## WHAT YOU SHOULD DO
Quote the source text of every entry below word for word, keeping each line unchanged.

Records excerpted from a collection:

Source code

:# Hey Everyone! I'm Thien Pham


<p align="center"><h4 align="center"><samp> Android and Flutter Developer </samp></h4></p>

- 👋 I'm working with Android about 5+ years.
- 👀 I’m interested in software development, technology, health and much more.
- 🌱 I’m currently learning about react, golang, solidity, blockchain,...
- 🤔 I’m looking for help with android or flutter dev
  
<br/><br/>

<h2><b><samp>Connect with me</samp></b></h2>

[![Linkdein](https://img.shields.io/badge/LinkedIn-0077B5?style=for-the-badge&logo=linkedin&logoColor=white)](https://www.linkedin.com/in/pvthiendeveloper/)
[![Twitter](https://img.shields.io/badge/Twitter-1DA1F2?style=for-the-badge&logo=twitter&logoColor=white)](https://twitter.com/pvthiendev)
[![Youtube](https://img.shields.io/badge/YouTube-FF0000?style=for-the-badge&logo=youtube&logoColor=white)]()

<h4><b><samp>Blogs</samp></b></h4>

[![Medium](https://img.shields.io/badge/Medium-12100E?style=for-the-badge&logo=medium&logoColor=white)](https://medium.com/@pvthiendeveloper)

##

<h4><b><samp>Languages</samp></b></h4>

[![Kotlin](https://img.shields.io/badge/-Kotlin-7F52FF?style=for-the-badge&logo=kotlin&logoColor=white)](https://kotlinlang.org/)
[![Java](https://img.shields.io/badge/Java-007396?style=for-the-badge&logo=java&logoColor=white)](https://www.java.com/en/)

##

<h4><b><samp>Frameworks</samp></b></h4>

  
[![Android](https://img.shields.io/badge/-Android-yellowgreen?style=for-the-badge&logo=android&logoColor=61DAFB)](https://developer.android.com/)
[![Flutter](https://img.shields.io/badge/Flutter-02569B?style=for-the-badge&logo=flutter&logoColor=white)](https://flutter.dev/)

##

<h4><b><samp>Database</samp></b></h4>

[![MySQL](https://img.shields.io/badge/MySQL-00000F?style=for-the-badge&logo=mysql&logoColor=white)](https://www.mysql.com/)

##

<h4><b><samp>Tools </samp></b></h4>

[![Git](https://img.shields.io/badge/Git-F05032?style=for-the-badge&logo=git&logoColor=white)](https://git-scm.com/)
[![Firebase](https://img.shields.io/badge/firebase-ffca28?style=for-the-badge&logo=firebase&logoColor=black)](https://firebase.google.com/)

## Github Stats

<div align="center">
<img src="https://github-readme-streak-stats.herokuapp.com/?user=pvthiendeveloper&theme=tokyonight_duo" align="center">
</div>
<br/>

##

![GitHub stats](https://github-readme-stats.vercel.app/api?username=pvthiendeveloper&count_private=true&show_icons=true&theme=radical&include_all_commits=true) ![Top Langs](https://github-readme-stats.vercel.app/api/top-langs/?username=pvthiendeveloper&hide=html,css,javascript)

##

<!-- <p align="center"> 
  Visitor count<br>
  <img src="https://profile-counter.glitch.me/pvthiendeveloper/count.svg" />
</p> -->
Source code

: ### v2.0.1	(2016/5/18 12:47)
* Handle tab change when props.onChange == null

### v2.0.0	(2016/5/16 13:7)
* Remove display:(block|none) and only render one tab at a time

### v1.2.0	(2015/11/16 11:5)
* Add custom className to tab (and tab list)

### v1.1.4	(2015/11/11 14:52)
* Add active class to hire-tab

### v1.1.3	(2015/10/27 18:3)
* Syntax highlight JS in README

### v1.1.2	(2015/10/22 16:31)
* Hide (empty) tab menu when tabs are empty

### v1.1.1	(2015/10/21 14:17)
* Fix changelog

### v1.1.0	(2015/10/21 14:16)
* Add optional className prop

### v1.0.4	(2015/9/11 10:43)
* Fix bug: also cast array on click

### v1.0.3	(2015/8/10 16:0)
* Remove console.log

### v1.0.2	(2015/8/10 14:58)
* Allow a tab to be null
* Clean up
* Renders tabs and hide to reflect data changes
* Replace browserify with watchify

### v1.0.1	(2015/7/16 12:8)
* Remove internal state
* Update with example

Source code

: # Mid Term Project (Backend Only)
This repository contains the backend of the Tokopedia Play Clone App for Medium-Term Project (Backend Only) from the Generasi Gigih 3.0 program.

## ANSWER BELOW
Source code

:# Hey Everyone! I'm Thien Pham


<p align="center"><h4 align="center"><samp> Android and Flutter Developer </samp></h4></p>

- 👋 I'm working with Android about 5+ years.
- 👀 I’m interested in software development, technology, health and much more.
- 🌱 I’m currently learning about react, golang, solidity, blockchain,...
- 🤔 I’m looking for help with android or flutter dev
  
<br/><br/>

<h2><b><samp>Connect with me</samp></b></h2>

[![Linkdein](https://img.shields.io/badge/LinkedIn-0077B5?style=for-the-badge&logo=linkedin&logoColor=white)](https://www.linkedin.com/in/pvthiendeveloper/)
[![Twitter](https://img.shields.io/badge/Twitter-1DA1F2?style=for-the-badge&logo=twitter&logoColor=white)](https://twitter.com/pvthiendev)
[![Youtube](https://img.shields.io/badge/YouTube-FF0000?style=for-the-badge&logo=youtube&logoColor=white)]()

<h4><b><samp>Blogs</samp></b></h4>

[![Medium](https://img.shields.io/badge/Medium-12100E?style=for-the-badge&logo=medium&logoColor=white)](https://medium.com/@pvthiendeveloper)

##

<h4><b><samp>Languages</samp></b></h4>

[![Kotlin](https://img.shields.io/badge/-Kotlin-7F52FF?style=for-the-badge&logo=kotlin&logoColor=white)](https://kotlinlang.org/)
[![Java](https://img.shields.io/badge/Java-007396?style=for-the-badge&logo=java&logoColor=white)](https://www.java.com/en/)

##

<h4><b><samp>Frameworks</samp></b></h4>

  
[![Android](https://img.shields.io/badge/-Android-yellowgreen?style=for-the-badge&logo=android&logoColor=61DAFB)](https://developer.android.com/)
[![Flutter](https://img.shields.io/badge/Flutter-02569B?style=for-the-badge&logo=flutter&logoColor=white)](https://flutter.dev/)

##

<h4><b><samp>Database</samp></b></h4>

[![MySQL](https://img.shields.io/badge/MySQL-00000F?style=for-the-badge&logo=mysql&logoColor=white)](https://www.mysql.com/)

##

<h4><b><samp>Tools </samp></b></h4>

[![Git](https://img.shields.io/badge/Git-F05032?style=for-the-badge&logo=git&logoColor=white)](https://git-scm.com/)
[![Firebase](https://img.shields.io/badge/firebase-ffca28?style=for-the-badge&logo=firebase&logoColor=black)](https://firebase.google.com/)

## Github Stats

<div align="center">
<img src="https://github-readme-streak-stats.herokuapp.com/?user=pvthiendeveloper&theme=tokyonight_duo" align="center">
</div>
<br/>

##

![GitHub stats](https://github-readme-stats.vercel.app/api?username=pvthiendeveloper&count_private=true&show_icons=true&theme=radical&include_all_commits=true) ![Top Langs](https://github-readme-stats.vercel.app/api/top-langs/?username=pvthiendeveloper&hide=html,css,javascript)

##

<!-- <p align="center"> 
  Visitor count<br>
  <img src="https://profile-counter.glitch.me/pvthiendeveloper/count.svg" />
</p> -->
Source code

: ### v2.0.1	(2016/5/18 12:47)
* Handle tab change when props.onChange == null

### v2.0.0	(2016/5/16 13:7)
* Remove display:(block|none) and only render one tab at a time

### v1.2.0	(2015/11/16 11:5)
* Add custom className to tab (and tab list)

### v1.1.4	(2015/11/11 14:52)
* Add active class to hire-tab

### v1.1.3	(2015/10/27 18:3)
* Syntax highlight JS in README

### v1.1.2	(2015/10/22 16:31)
* Hide (empty) tab menu when tabs are empty

### v1.1.1	(2015/10/21 14:17)
* Fix changelog

### v1.1.0	(2015/10/21 14:16)
* Add optional className prop

### v1.0.4	(2015/9/11 10:43)
* Fix bug: also cast array on click

### v1.0.3	(2015/8/10 16:0)
* Remove console.log

### v1.0.2	(2015/8/10 14:58)
* Allow a tab to be null
* Clean up
* Renders tabs and hide to reflect data changes
* Replace browserify with watchify

### v1.0.1	(2015/7/16 12:8)
* Remove internal state
* Update with example

Source code

: # Mid Term Project (Backend Only)
This repository contains the backend of the Tokopedia Play Clone App for Medium-Term Project (Backend Only) from the Generasi Gigih 3.0 program.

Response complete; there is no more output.